[Tutor] run with default value if input not given

Peter Otten __peter__ at web.de
Mon Oct 29 09:14:04 CET 2012


Saad Javed wrote:

> Hi,
> 
> #!/usr/bin/env python
> 
> import sys
> 
> x = 'Saad is a boy'
> 
> def main(x):
> a = []
> b = x.split(' ')
> for item in b:
> a.append(item)
> print a
> if __name__ == '__main__':
> x = sys.argv[1]
> main(x)
> 
> 
> How can I make this program run with the default value of x if I don't
> specify an argument at the command line?
> It should do this:
> 
> saad at saad:~$ python test.py "Mariam is a girl"
> ['Mariam', 'is', 'a', 'girl']
> 
> saad at saad:~$ python test.py
> ['Saad', 'is', 'a', 'boy']
> 
> But the simply running "test.py" gives:
> Traceback (most recent call last):
>   File "input_test.py", line 13, in <module>
>     x = sys.argv[1]
> IndexError: list index out of range
> 
> 
> Saad

The argparse module (see <http://docs.python.org/2/library/argparse.html>)
offers a flexible way to specify command line arguments. Your program would 
look like this:

$ cat optional_arg.py
#!/usr/bin/env python
import argparse

def main():
    parser = argparse.ArgumentParser(
        description="Print a sentence as a list of words")
    parser.add_argument(
        "sentence", nargs="?",
        default="Mary had a little lamb")

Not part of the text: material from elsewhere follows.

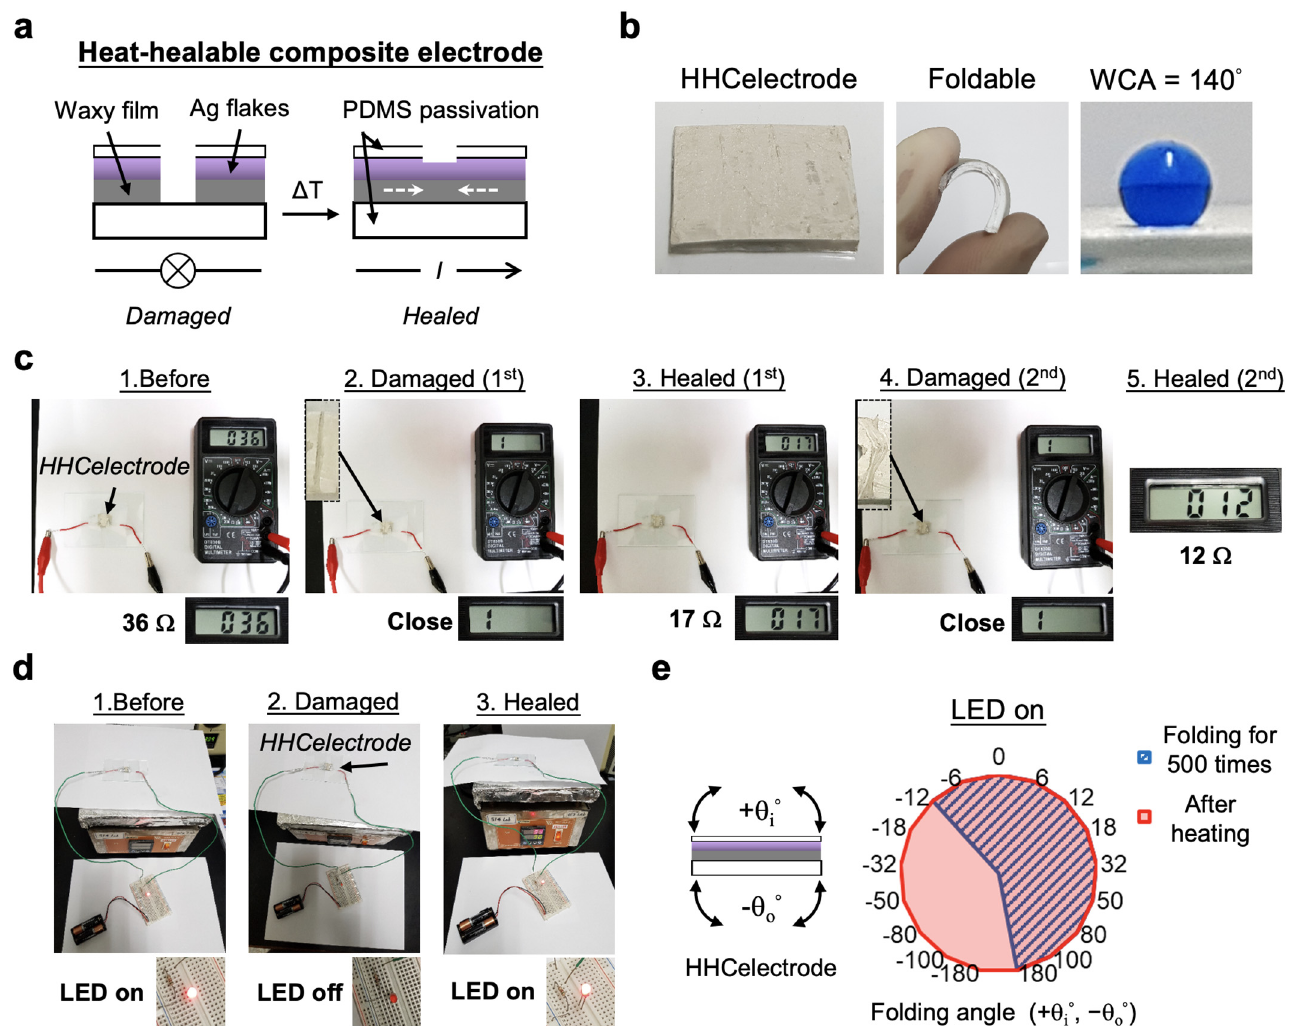
Figure 6. Heat-healable metal–elastomer composite electrode (HHCelectrode). ( a ) Concept and design of the HHCelec- trode. “ I ” denotes the open circuit when the damaged electrode was rescued. ( b ) Characteristics of the HHCelectrode. ( c ) Photographs showing the sequenced cracking and healing processes completed with the HHCelectrode, by measuring the resistance of the electrode. The size of the electrode was 1.24 × 1.24 cm 2 . The cracking activity was accomplished by cutting with tweezers. The size of the line crack was approximately 0.8~1.2 mm. The healing was completed at 60 °C for 1 min. ( d ) Demonstration of the rehealable ability of the electrode by lighting a LED. The electrode, with an area of 1.3 × 1.3 cm 2 , was in series both with a 510 Ω resistor and an LED triggered by two 1.5 V batteries. Damaging and healing were completed by cutting with tweezers and heating at 60 °C for 1 min, respectively. Panel 3 shows the continuous observation of the healed electrode after 1.5 h. ( e ) Characteristics of the foldable HHCelectrode by lighting a LED. Each measurement of individual folding angles was performed for 500 folds. The electrode had an area of 2.3 × 1.2 cm 2 . All measurements of the healed electrodes were performed at room temperature.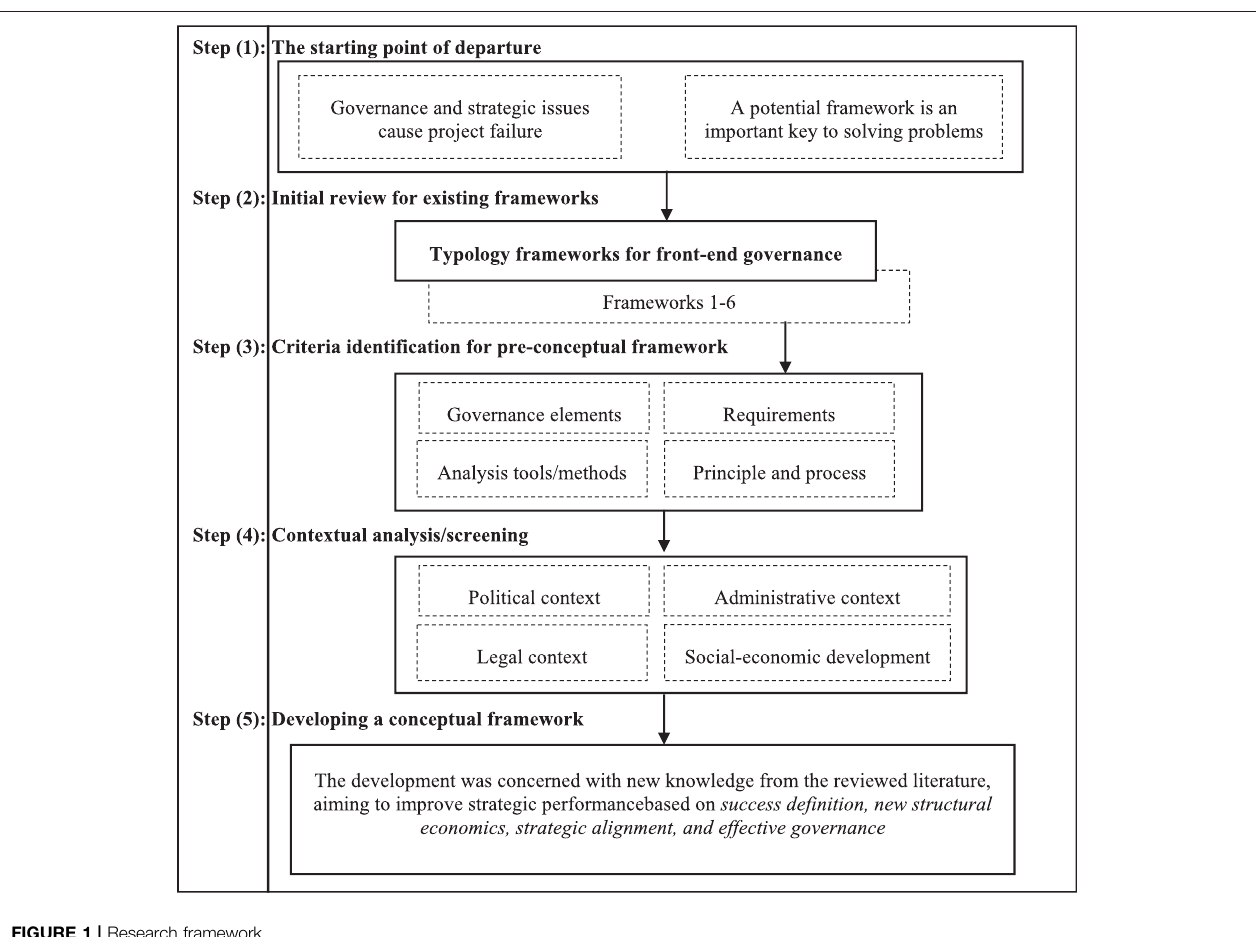
FIGURE 1 | Research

    args = parser.parse_args()

    words = args.sentence.split()
    print words

if __name__ == "__main__":
    main()

...and work like this:

$ ./optional_arg.py
['Mary', 'had', 'a', 'little', 'lamb']
$ ./optional_arg.py "That's all folks"
["That's", 'all', 'folks']

It would include help...

$ ./optional_arg.py -h
usage: optional_arg.py [-h] [sentence]

Print a sentence as a list of words

positional arguments:
  sentence

optional arguments:
  -h, --help  show this help message and exit

...and basic error reporting:

$ ./optional_arg.py That\'s all folks
usage: optional_arg.py [-h] [sentence]
optional_arg.py: error: unrecognized arguments: all folks

almost for free. So even if you find argparse too complex right now keep in 
mind that it exists until you are comfortable enough with Python to start 
making use of more parts of its standard library.